Like Thompson and many other residents on Monday, Ball parked her car to take photos of the smoke spreading miles west into Houston. She planned to send them to her friends in Louisiana.
“It’s scary,” she said. Her dog barked in the seat next to her. “It’s scary.”
On Facebook, people responded to official updates with more questions. They wanted to know more about what exactly was happening and what the risks were to their health.
Would the city of Deer Park be evacuated? Was it possible the plant would explode? The shelter-in-place had been in Deer Park, but what about people in the close-by city of Pasadena? And in La Porte?
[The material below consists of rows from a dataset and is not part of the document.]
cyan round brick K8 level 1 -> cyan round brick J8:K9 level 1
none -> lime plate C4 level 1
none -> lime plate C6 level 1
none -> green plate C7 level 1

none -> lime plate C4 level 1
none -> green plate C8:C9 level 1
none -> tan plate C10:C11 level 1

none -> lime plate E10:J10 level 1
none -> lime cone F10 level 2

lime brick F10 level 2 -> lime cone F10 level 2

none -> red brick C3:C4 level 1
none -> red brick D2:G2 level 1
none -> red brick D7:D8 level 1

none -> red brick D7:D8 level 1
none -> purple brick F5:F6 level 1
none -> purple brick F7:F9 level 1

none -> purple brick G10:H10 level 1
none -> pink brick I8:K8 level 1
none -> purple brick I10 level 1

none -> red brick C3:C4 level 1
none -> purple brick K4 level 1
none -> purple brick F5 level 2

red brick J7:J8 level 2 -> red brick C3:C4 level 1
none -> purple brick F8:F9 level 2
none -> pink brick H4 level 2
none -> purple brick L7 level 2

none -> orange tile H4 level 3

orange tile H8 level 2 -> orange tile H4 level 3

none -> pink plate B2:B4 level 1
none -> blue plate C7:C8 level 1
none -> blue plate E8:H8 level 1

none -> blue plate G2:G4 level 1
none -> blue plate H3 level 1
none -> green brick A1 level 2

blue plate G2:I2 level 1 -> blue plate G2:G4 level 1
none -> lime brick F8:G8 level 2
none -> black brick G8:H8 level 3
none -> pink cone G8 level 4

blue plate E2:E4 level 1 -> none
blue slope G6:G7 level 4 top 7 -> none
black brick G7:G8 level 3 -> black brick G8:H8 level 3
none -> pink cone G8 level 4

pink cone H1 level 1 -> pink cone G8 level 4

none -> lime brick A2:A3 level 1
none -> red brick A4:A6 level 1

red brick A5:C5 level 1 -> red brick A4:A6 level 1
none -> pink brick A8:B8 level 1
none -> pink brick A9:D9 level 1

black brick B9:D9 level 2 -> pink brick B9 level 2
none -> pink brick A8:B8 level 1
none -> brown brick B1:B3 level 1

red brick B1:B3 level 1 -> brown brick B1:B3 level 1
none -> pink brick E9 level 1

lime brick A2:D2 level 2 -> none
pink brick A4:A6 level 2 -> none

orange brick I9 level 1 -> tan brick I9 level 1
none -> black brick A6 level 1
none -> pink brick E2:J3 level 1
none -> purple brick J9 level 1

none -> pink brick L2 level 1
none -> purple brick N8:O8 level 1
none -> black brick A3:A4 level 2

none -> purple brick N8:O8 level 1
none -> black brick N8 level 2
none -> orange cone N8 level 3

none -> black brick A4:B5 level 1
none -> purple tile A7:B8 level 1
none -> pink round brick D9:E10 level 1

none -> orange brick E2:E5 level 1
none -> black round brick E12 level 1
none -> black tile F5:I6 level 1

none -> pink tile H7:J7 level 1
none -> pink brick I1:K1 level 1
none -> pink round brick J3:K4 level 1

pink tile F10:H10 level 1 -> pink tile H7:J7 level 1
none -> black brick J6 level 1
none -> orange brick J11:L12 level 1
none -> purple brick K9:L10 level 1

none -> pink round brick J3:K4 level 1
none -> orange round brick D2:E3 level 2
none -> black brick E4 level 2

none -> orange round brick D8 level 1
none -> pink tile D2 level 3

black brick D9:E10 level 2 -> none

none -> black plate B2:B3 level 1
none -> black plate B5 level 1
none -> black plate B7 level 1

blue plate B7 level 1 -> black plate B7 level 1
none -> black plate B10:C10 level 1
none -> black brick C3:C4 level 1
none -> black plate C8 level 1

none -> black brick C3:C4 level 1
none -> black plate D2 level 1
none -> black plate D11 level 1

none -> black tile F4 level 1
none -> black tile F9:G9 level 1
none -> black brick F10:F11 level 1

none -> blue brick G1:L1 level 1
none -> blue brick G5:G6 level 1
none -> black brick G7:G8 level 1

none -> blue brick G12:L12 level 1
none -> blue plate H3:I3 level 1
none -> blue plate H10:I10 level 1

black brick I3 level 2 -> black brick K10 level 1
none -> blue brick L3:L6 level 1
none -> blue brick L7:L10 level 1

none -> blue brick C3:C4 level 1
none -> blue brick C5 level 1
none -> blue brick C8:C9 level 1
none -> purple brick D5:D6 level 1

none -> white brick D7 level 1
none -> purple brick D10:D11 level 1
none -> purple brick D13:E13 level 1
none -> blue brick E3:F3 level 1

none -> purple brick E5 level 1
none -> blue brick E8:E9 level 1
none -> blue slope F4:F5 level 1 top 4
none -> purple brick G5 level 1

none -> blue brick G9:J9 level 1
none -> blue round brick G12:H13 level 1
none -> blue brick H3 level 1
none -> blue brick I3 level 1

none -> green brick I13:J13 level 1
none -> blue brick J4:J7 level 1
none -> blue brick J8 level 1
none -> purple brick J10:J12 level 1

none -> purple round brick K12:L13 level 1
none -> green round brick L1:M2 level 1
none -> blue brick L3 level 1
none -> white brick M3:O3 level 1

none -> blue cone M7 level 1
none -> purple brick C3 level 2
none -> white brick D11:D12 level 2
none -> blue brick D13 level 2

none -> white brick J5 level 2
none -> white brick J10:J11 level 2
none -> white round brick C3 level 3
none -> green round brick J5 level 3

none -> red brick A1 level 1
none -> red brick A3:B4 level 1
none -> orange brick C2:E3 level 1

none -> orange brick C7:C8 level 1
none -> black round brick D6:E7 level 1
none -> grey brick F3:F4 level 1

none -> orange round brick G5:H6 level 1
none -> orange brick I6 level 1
Some people wrote of alarm sirens that should have gone off but haven’t worked for some time. Even with the shelter-in-place lifted, looking up at the sky, it was hard for many to believe air quality was fine. Some wrote of symptoms they were experiencing.
One person said she had trouble breathing overnight. Two others wrote of burning sensations in their eyes. Another person decided to leave the area because their child was having trouble breathing. Some said they were simply nervous to sleep.
Bernice Oehrlein, 78, pushed a cart in the morning through the Food Town grocery store in Deer Park, about 5 miles southwest of the plant. She recently had a bad bout with pneumonia, so the fire is concerning for health reasons, she said.
“I have a hard time breathing anyways,” Oehrlein said.
At a Starbucks just down the road, Cindy Richards and her daughter drank coffee instead of going on their normal Monday walk.
Richards, a 67-year-old who lives in Pasadena, recalled the drive to Deer Park, before she realized a fire had clouded up the sky.
“I was like, ‘It’s a little overcast,'” she said. But then, “I come a little closer – ‘That’s smoke.'”
Richards doesn’t pay too much attention to the factories anymore, although she said they used to be more top-of-mind when she lived off of Sims Bayou, closer to some of the refineries.
Her daughter, 35-year-old Robyn French, lives close to the plant in Deer Park with her husband and two children. Flares, smoke and a gassy smell have become a normal occurrence, and she knows what to do in the case of an explosion.
But French knew better than to ignore the smoke on Monday, even though she said she felt fairly safe.
She made sure Sunday and Monday that her son wasn’t outside on his bike, breathing in anything possibly dangerous. And the unknown is still concerning.
“Am I still able to eat the Swiss chard and kale I’m growing in my garden?” she asked. “That’s a valid question to me. Will my oranges be full of chemicals when they’re full grown?”
Heather Trevino, 42, grew up in Deer Park and lives there now with her 9-year-old daughter. She said she had taken shelter before, but didn’t recall an incident as long and intense as this one.
Trevino saw the smoke rising above her neighbor’s roof Sunday. Her eyes and throat itched. When she got the alert to shelter-in-place, she knew to bring in her two dogs and shut off the A/C.
Trevino faintly heard the sound of the alarms that she said are tested every Saturday at noon. She put on some movies for her daughter, who also learned in school what to do when a shelter-in-place was ordered.
“We kind of get it ingrained in us,” Trevino said. “Living here, it’s just kind of part of what you accept, that there’s something that could possibly happen.”
Thompson likened it to an earthquake-prone area.
“It’s probably like living on a fault line,” she said. “It doesn’t happen very often, but the possibility is always there. In the back of your mind, you push it back. It’s out of your control.”
Anthony, a 36-year-old who works at a nearby plant, said he had to take the day off because of his workplace’s proximity to ITC. He declined to give his last name because of his employer.
While Anthony said he didn’t believe the air quality in the area is particularly bad because of the incident, he’s still concerned of the possibility of an explosion.
“It’s not anything that can really be taken lightly,” he said. “There is a flash point.”